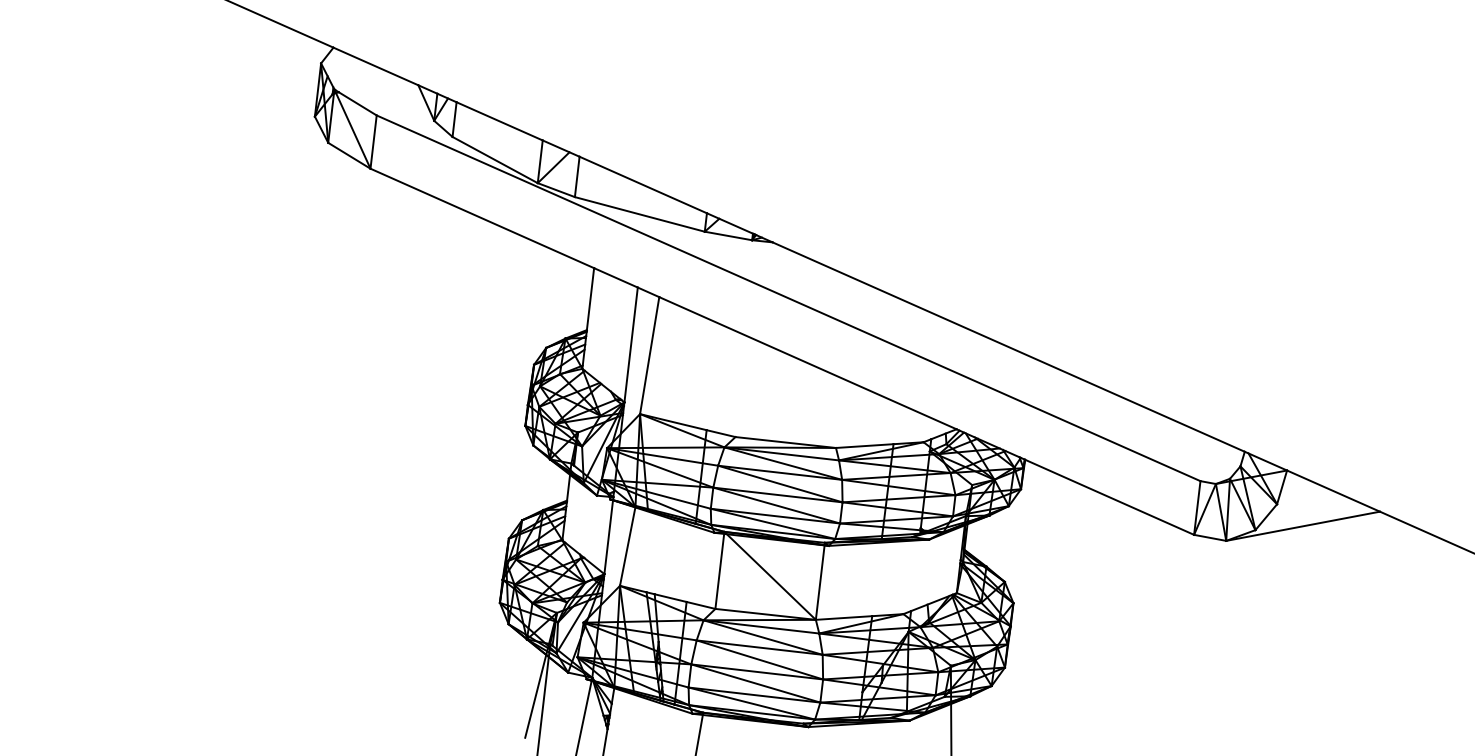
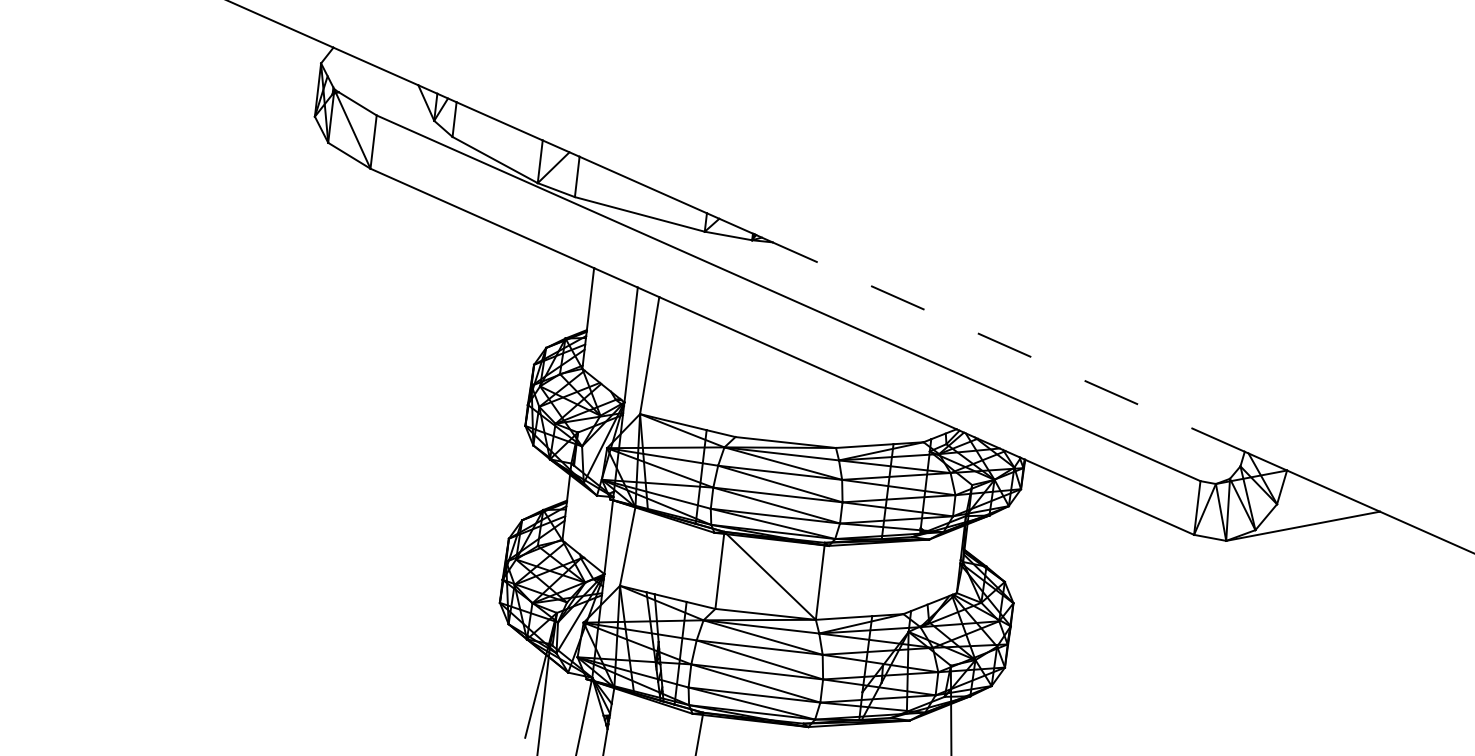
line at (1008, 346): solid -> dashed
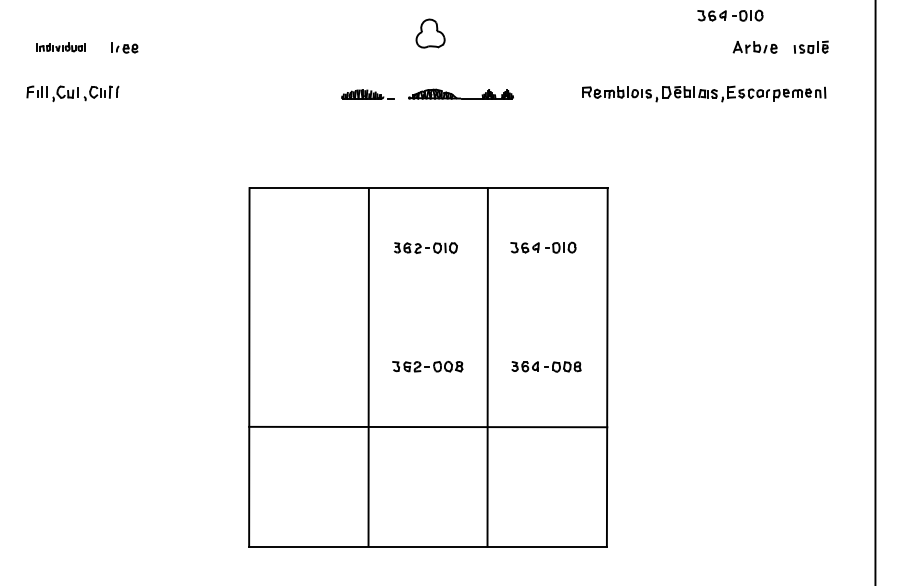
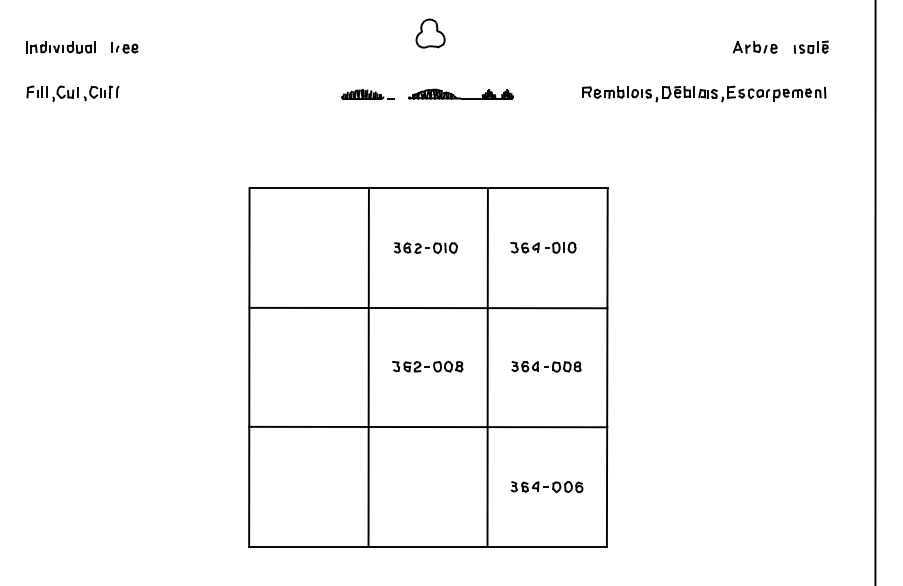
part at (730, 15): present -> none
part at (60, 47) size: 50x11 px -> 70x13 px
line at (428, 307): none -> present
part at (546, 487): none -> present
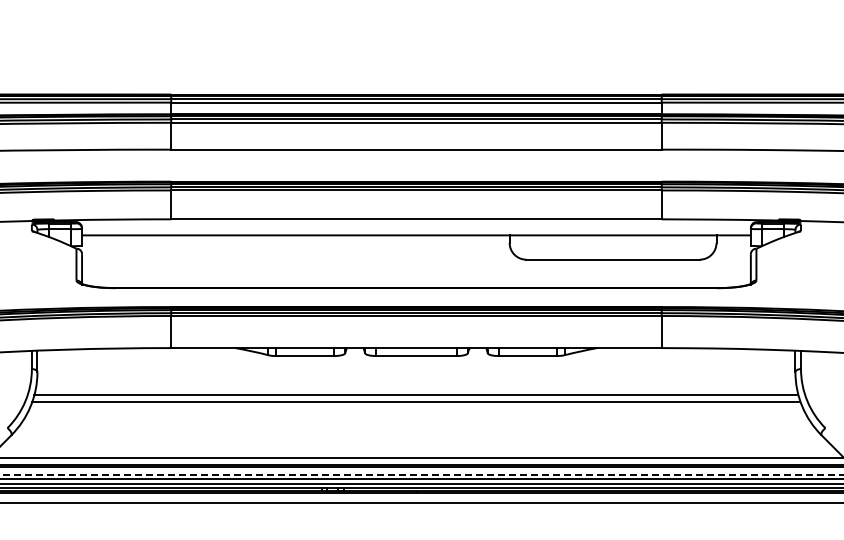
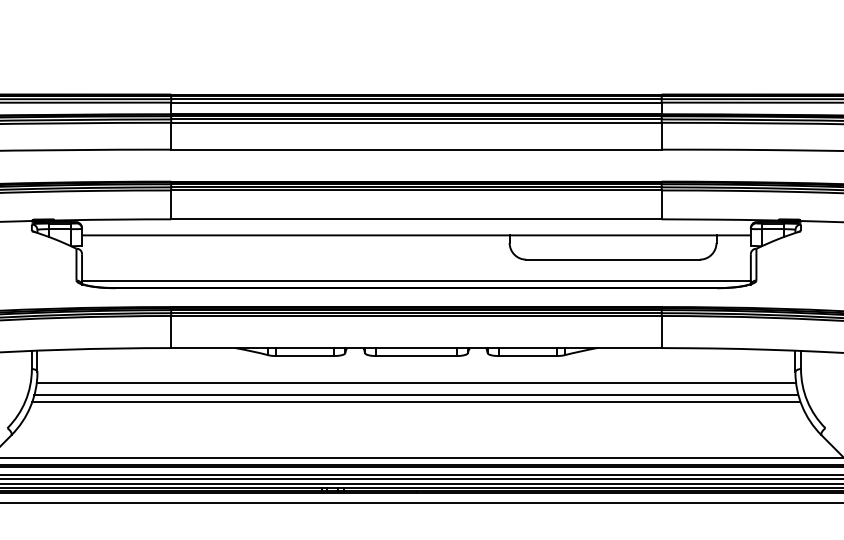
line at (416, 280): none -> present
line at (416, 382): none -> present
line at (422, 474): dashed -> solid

──────

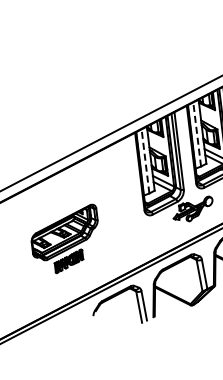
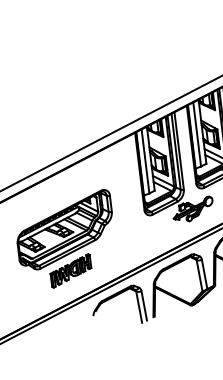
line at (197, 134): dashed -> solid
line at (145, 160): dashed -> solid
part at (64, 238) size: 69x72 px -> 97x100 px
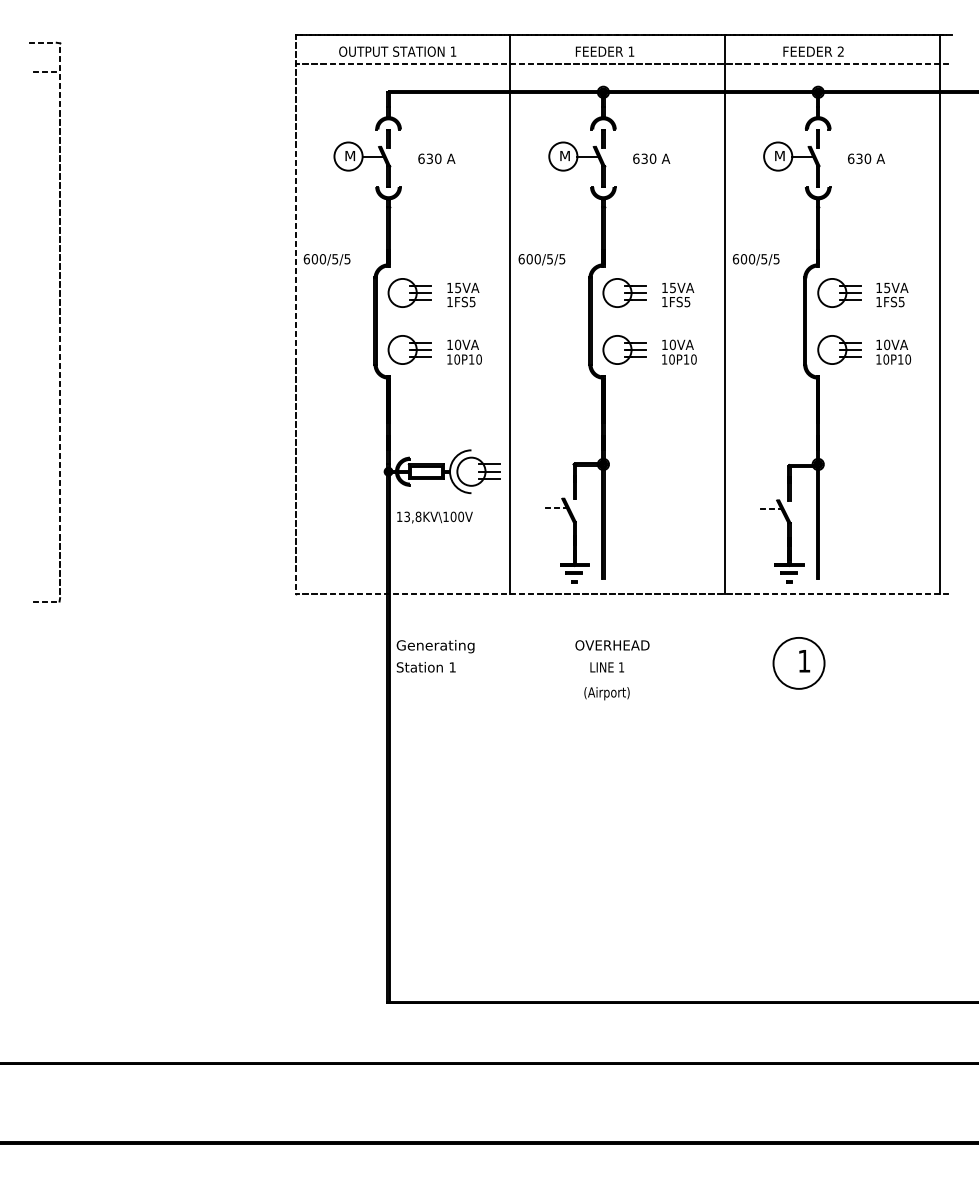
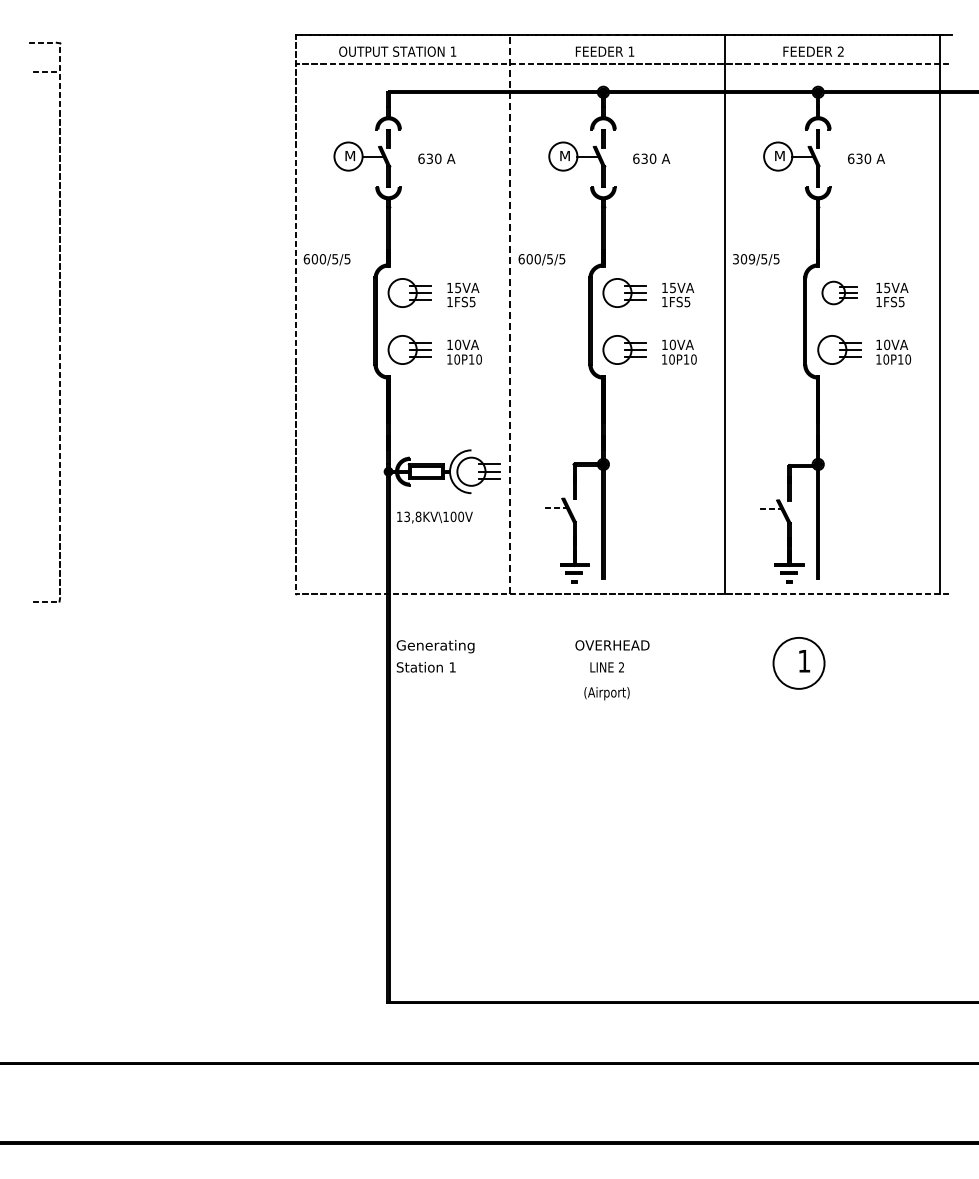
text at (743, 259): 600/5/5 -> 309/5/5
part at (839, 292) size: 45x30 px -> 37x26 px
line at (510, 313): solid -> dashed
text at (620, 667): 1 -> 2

──────

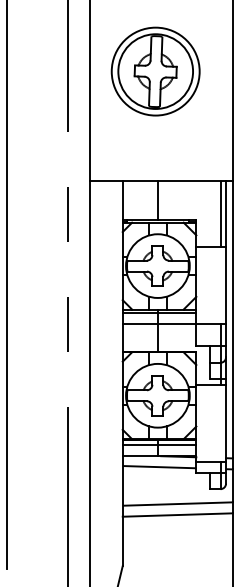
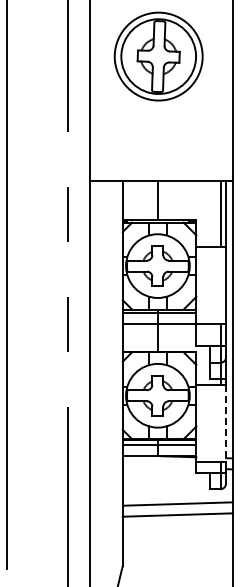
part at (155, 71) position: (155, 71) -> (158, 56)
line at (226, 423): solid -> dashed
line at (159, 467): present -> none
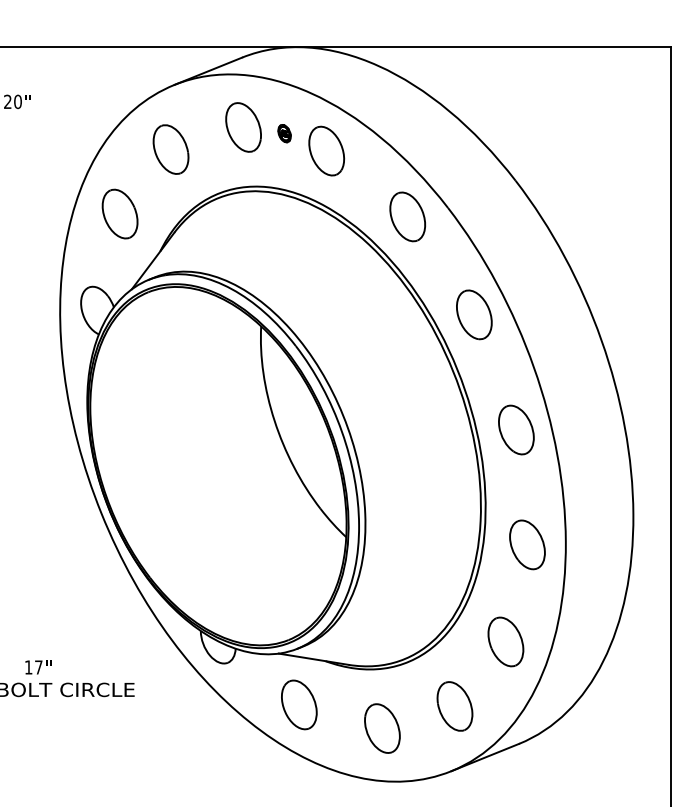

──────

Copy the records above word for word, from the line containing "line at (1008, 346): solid -> dashed" through the line containing "part at (546, 487): none -> present", both lines included. Leave the pictures out of your answer.

line at (1008, 346): solid -> dashed
part at (730, 15): present -> none
part at (60, 47) size: 50x11 px -> 70x13 px
line at (428, 307): none -> present
part at (546, 487): none -> present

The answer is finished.